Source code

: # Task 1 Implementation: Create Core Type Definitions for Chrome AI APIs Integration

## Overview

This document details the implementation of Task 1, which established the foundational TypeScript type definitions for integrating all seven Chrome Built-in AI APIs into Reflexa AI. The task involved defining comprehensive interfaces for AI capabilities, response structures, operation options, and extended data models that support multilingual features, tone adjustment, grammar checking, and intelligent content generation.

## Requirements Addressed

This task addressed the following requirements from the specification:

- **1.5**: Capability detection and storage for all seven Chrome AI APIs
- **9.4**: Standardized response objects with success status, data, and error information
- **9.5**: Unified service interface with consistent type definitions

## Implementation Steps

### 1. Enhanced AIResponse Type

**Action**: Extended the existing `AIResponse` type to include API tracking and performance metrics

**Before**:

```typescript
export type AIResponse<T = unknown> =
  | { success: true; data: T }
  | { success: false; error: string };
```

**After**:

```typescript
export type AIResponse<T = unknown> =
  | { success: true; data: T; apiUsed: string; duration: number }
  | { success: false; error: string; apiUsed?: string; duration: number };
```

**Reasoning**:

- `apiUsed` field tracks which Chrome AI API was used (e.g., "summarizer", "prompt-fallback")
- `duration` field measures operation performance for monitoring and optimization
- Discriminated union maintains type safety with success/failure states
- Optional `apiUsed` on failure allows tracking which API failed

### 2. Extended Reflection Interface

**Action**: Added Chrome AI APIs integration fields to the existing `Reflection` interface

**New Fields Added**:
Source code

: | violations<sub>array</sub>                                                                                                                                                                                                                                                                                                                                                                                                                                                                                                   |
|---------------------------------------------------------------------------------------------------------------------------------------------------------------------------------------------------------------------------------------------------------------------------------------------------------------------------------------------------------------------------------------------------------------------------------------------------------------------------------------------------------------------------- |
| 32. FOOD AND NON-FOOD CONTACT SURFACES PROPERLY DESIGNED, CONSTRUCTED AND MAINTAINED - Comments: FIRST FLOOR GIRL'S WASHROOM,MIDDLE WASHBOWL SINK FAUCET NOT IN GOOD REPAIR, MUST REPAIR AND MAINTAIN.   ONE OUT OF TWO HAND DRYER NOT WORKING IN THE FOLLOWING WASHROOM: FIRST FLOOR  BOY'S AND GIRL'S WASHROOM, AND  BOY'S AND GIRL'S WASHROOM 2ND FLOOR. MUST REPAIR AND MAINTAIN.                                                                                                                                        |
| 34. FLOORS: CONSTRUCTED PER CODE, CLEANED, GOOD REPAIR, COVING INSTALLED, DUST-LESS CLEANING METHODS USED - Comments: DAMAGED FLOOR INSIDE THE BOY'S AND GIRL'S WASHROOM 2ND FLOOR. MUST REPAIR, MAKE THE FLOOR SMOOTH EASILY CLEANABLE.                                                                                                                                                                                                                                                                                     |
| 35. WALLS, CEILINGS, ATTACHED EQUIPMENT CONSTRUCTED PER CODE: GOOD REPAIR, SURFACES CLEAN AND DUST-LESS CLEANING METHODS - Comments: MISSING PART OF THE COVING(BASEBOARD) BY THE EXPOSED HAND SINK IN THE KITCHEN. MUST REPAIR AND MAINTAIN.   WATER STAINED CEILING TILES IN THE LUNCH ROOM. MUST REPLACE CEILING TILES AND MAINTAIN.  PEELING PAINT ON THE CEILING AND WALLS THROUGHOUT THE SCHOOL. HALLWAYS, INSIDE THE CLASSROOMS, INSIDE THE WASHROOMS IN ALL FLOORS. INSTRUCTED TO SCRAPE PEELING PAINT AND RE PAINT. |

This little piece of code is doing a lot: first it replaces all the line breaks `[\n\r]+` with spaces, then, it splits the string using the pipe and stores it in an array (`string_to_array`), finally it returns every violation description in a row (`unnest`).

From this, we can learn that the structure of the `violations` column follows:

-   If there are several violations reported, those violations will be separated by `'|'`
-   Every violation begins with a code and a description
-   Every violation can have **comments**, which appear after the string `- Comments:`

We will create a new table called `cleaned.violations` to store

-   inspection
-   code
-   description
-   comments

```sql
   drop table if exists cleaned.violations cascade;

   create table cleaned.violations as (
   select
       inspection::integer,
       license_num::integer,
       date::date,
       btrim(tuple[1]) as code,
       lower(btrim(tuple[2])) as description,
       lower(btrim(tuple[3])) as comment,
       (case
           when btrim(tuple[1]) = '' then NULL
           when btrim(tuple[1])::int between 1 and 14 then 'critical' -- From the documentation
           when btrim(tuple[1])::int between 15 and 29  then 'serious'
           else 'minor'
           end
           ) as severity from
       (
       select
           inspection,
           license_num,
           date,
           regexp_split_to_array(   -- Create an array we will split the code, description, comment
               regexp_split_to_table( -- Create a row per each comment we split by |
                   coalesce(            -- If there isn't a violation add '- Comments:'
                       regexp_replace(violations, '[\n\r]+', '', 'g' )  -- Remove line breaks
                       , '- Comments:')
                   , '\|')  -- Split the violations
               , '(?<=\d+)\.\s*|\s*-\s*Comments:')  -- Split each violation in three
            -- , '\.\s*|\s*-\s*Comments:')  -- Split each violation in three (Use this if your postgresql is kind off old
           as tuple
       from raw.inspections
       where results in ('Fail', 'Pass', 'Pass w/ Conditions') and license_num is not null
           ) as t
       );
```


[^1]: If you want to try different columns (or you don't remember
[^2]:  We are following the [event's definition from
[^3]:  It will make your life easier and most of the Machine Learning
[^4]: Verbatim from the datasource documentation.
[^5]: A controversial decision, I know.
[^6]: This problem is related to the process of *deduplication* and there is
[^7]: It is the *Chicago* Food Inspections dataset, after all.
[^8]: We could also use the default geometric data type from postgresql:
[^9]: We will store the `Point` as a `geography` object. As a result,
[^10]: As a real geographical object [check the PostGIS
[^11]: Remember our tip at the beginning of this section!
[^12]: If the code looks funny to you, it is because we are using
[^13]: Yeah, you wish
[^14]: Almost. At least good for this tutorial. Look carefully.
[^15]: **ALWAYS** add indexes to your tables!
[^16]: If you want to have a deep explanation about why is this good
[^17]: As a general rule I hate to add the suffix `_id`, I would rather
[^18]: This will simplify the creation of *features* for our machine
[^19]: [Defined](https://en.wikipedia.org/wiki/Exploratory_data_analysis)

| Exercise requirements |
When a line in the listing includes the word "integer", report that line in full.

| Exercise result |
       inspection::integer,
       license_num::integer,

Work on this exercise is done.